C’est donc l’origine des ingrédients qui définit la recette, et avec elle le type de conflit qui s’y attache. Et comme il s’agit de cuisine traditionnelle, les méthodes de préparation sont si enracinées dans l’histoire de chaque pays qu’elles en deviennent ancestrales. On entre là dans une dimension plus culturelle, qui à force d’évoluer, ne fait que créer des échanges de plus en plus hostiles.
Ce différent culturel autour du couscous est en réalité assez récent. Il est sorti des réunions de famille lors du « Couscous Fest », un évènement annuel qui se déroule au nord de la Sicile, en Italie. Et malgré la piètre tentative de s’approprier le plat par des chefs européens, aucun cuisinier non-africain n’a jamais gagné la compétition. Lors des trois dernières éditions de ce concours, l’Angola, la Tunisie et le Sénégal ont respectivement remporté les éditions de 2017, 2018 et 2019.
L’Algérie, le Maroc et le couscous
Le couscous est un plat qui colle tellement à la peau de l’Afrique qu’il a été au centre d’une polémique en France, en 2017. Un « CouscousGate » qui a touché le Front National (FN), le parti français d’extrême droite, après qu’une photo a été publiée sur les réseaux sociaux montrant le député européen Florian Philippot, qui venait de quitter le parti, en train de déguster un couscous.

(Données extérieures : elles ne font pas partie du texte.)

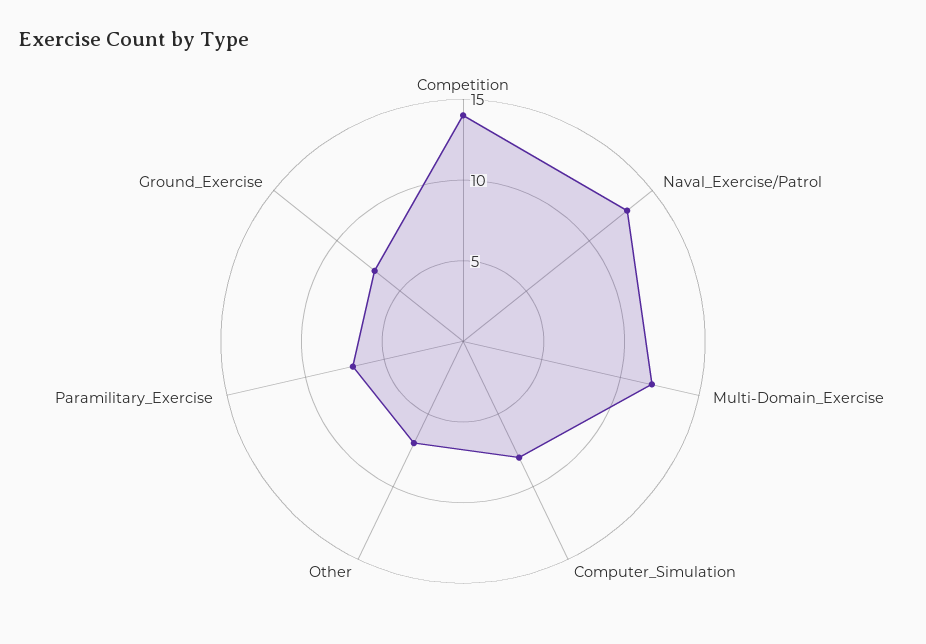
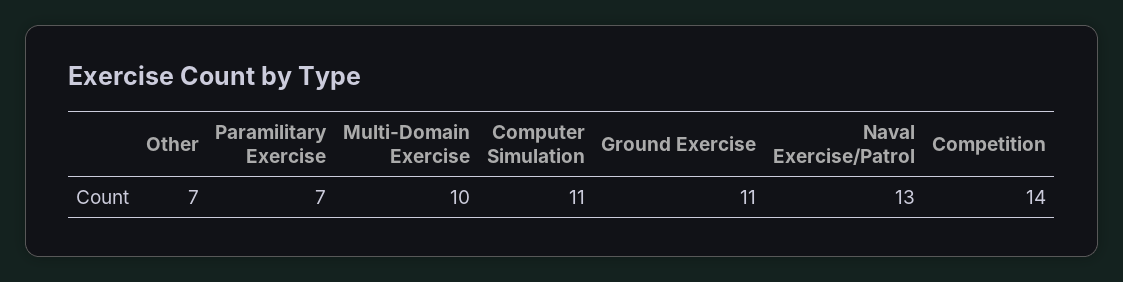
  {
    "Competition": 14,
    "Naval_Exercise/Patrol": 13,
-   "Multi-Domain_Exercise": 12,
+   "Multi-Domain_Exercise": 10,
-   "Computer_Simulation": 8,
+   "Computer_Simulation": 11,
    "Other": 7,
    "Paramilitary_Exercise": 7,
-   "Ground_Exercise": 7
+   "Ground_Exercise": 11
  }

Le couscous est donc un outil de communication politique. Plus récemment, c’est entre les voisins d’Algérie et du Maroc que la guerre médiatique a fait rage. La présentation des recettes de couscous sur les réseaux sociaux, que les influenceurs de la gastronomie maghrébine considèrent comme leur pain quotidien, sont parfois accusés d’« appropriation culturelle ». A la façon de la « guerre du houmous » entre le Liban et Israël, celle du couscous est hautement politique. L’occasion, bien souvent, pour les Marocains de « taper » sur les Algériens. Et vice-et-versa.

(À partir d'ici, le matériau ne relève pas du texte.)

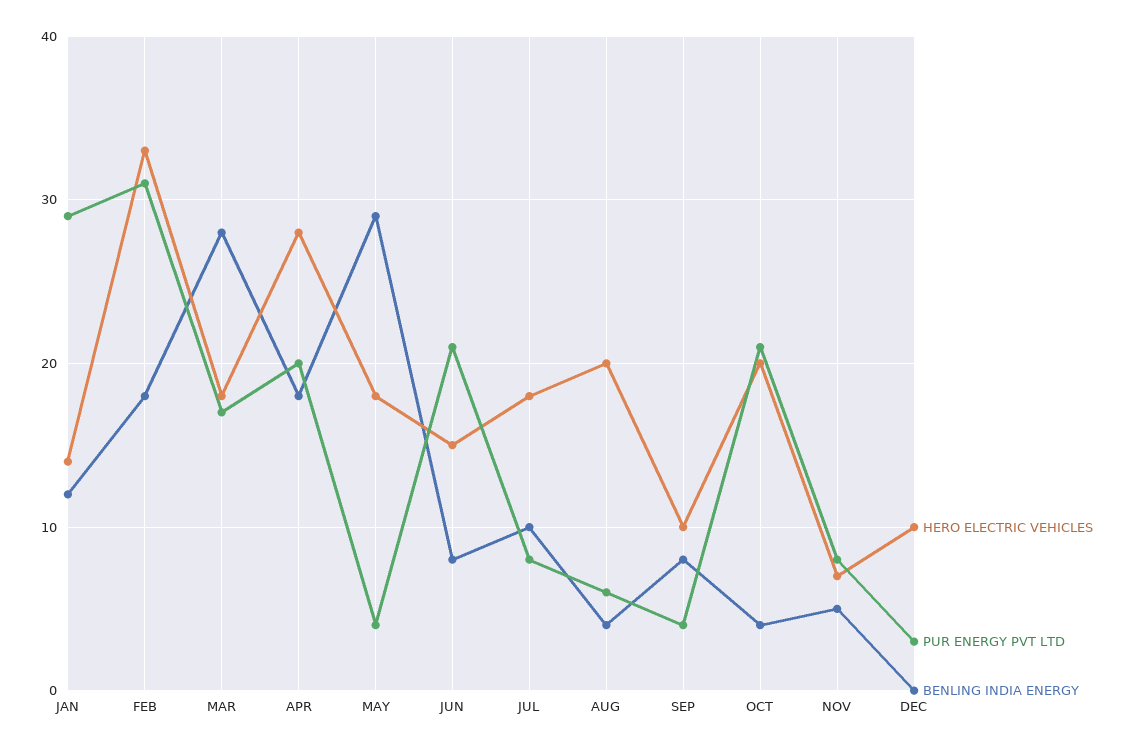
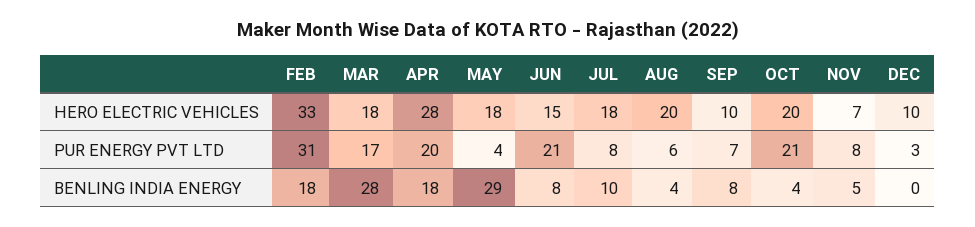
  {
    "HERO ELECTRIC VEHICLES": {
-     "JAN": 14,
      "FEB": 33,
      "MAR": 18,
      "APR": 28,
      "MAY": 18,
      "JUN": 15,
      "JUL": 18,
      "AUG": 20,
      "SEP": 10,
      "OCT": 20,
      "NOV": 7,
      "DEC": 10
    },
    "PUR ENERGY PVT LTD": {
-     "JAN": 29,
      "FEB": 31,
      "MAR": 17,
      "APR": 20,
      "MAY": 4,
      "JUN": 21,
      "JUL": 8,
      "AUG": 6,
-     "SEP": 4,
+     "SEP": 7,
      "OCT": 21,
      "NOV": 8,
      "DEC": 3
    },
    "BENLING INDIA ENERGY": {
-     "JAN": 12,
      "FEB": 18,
      "MAR": 28,
      "APR": 18,
      "MAY": 29,
      "JUN": 8,
      "JUL": 10,
      "AUG": 4,
      "SEP": 8,
      "OCT": 4,
      "NOV": 5,
      "DEC": 0
    }
  }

Mais les Nord-Africains ont tout intérêt à s’entendre pour éviter la « colonisation culinaire ». En Europe, on voit déjà des couscous au foie gras ou aux moules sortir des cuisines. Le tout Paris craque pour le couscous aux merguez, qui n’est pas du goût de la diaspora. Quant au couscous royal, il n’a plus rien à voir avec celui de Tamazgha.

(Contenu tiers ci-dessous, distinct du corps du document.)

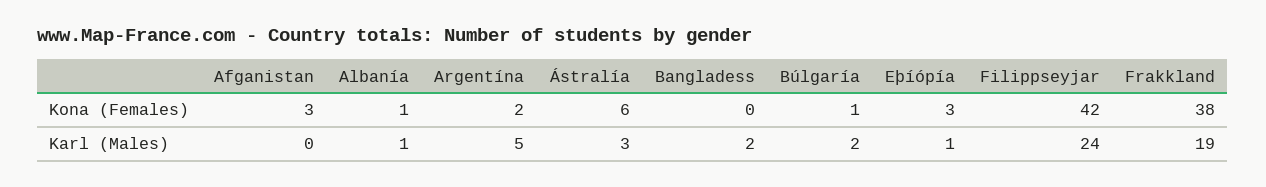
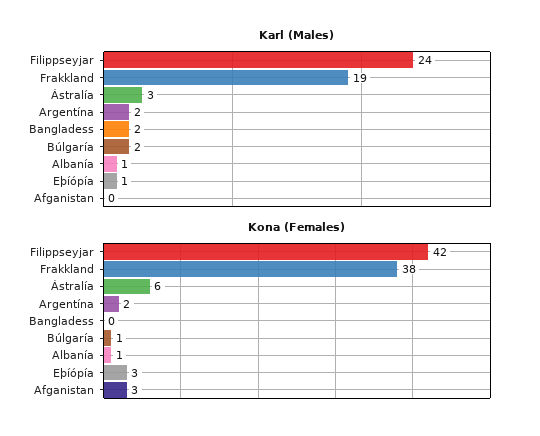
  {
    "Kona (Females)": {
      "Afganistan": 3,
      "Albanía": 1,
      "Argentína": 2,
      "Ástralía": 6,
      "Bangladess": 0,
      "Búlgaría": 1,
      "Eþíópía": 3,
      "Filippseyjar": 42,
      "Frakkland": 38
    },
    "Karl (Males)": {
      "Afganistan": 0,
      "Albanía": 1,
-     "Argentína": 5,
+     "Argentína": 2,
      "Ástralía": 3,
      "Bangladess": 2,
      "Búlgaría": 2,
      "Eþíópía": 1,
      "Filippseyjar": 24,
      "Frakkland": 19
    }
  }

Si bien qu’Alger et Rabat ont réussi à mettre leurs divergences de côté, pour que le couscous reste nord-africain. Les traditions du couscous sont désormais inscrites sur la liste du patrimoine culturel immatériel de l’Organisation des Nations Unies pour l’éducation, la science et la culture (UNESCO). Une inscription effectuée conjointement par l’Algérie, la Mauritanie, le Maroc et la Tunisie. Ou quand le couscous devient un outil de diplomatie qui unit sur la scène internationale. Mais au sein des familles, on continuera de crier haut et fort que son couscous est meilleur et plus traditionnel que celui du voisin.